> _Try it_: Please output, exactly and without pictures, the lines from the opening of the listing below through the line containing "Effect of different", both included.

> _Data segment_:
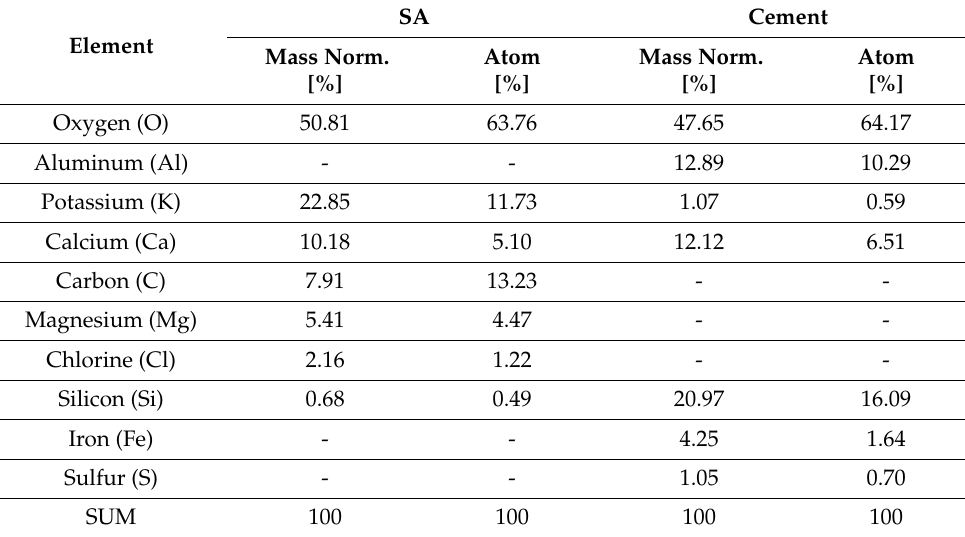
Table 2. EDS analysis of the SA and cement: Quantitative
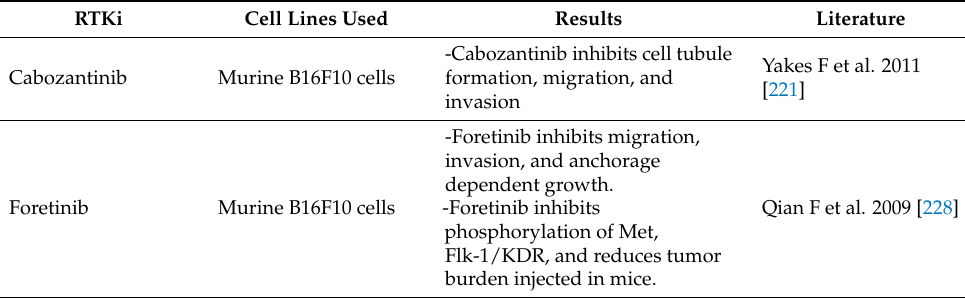
Table 12. Dual VEGFR/MET inhibition in melanoma preclinical studies.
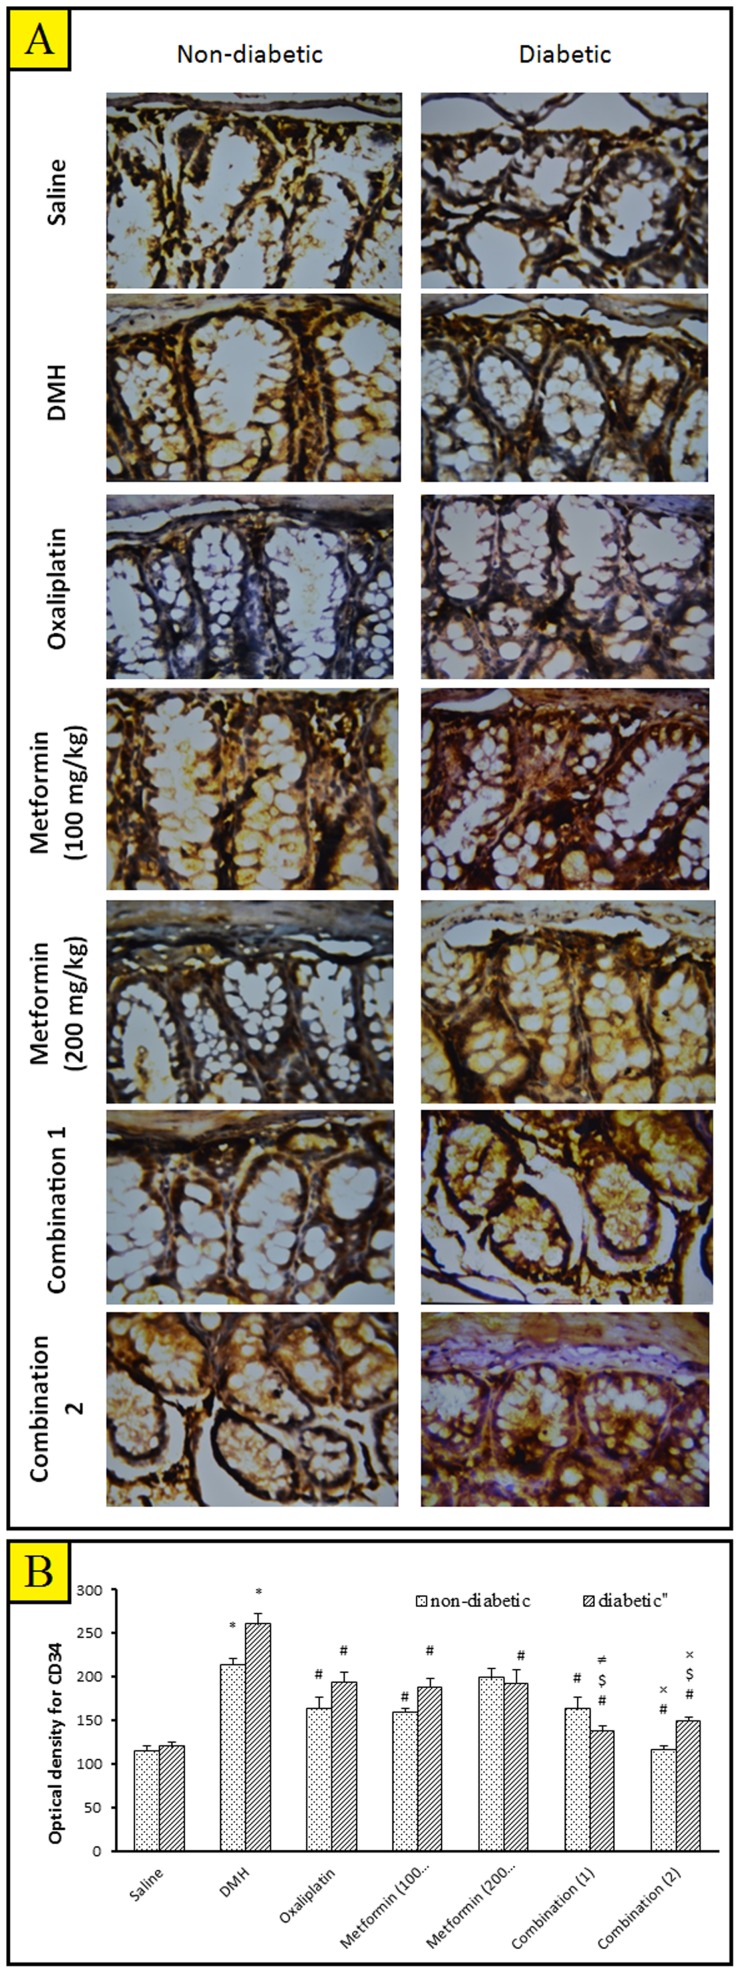
Effect of different pharmacologic treatments on the optical density of CD34 positive cells in the colon tissue.
A) Photomicrographs for colon tissues immunohistochemically stained for CD34 (scale bar  = 238.2 µm). B) A bar chart demonstrating the optical density for CD34 immunostaining in non-diabetic and diabetic mice. Mice [except saline groups] were injected with 1,2-dimethylhydrazine (DMH) weekly for 15 week to induce colon cancer then treated with oxaliplatin and/or metformin (100 or 200 mg/kg) for 4 weeks. Results are expressed as mean ± S.E.M. and analyzed using two-way ANOVA followed by Tukey's post-hoc test at P<0.05.*Significantly different from saline group. #Significantly different from DMH group. $Significantly different from oxaliplatin group. ≠Significantly different from metformin (100 mg/kg) group. ×Significantly different from metformin (200 mg/kg), n = 5–6.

> _Output of the task_:
Table 2. EDS analysis of the SA and cement: Quantitative
Table 12. Dual VEGFR/MET inhibition in melanoma preclinical studies.
Effect of different pharmacologic treatments on the optical density of CD34 positive cells in the colon tissue.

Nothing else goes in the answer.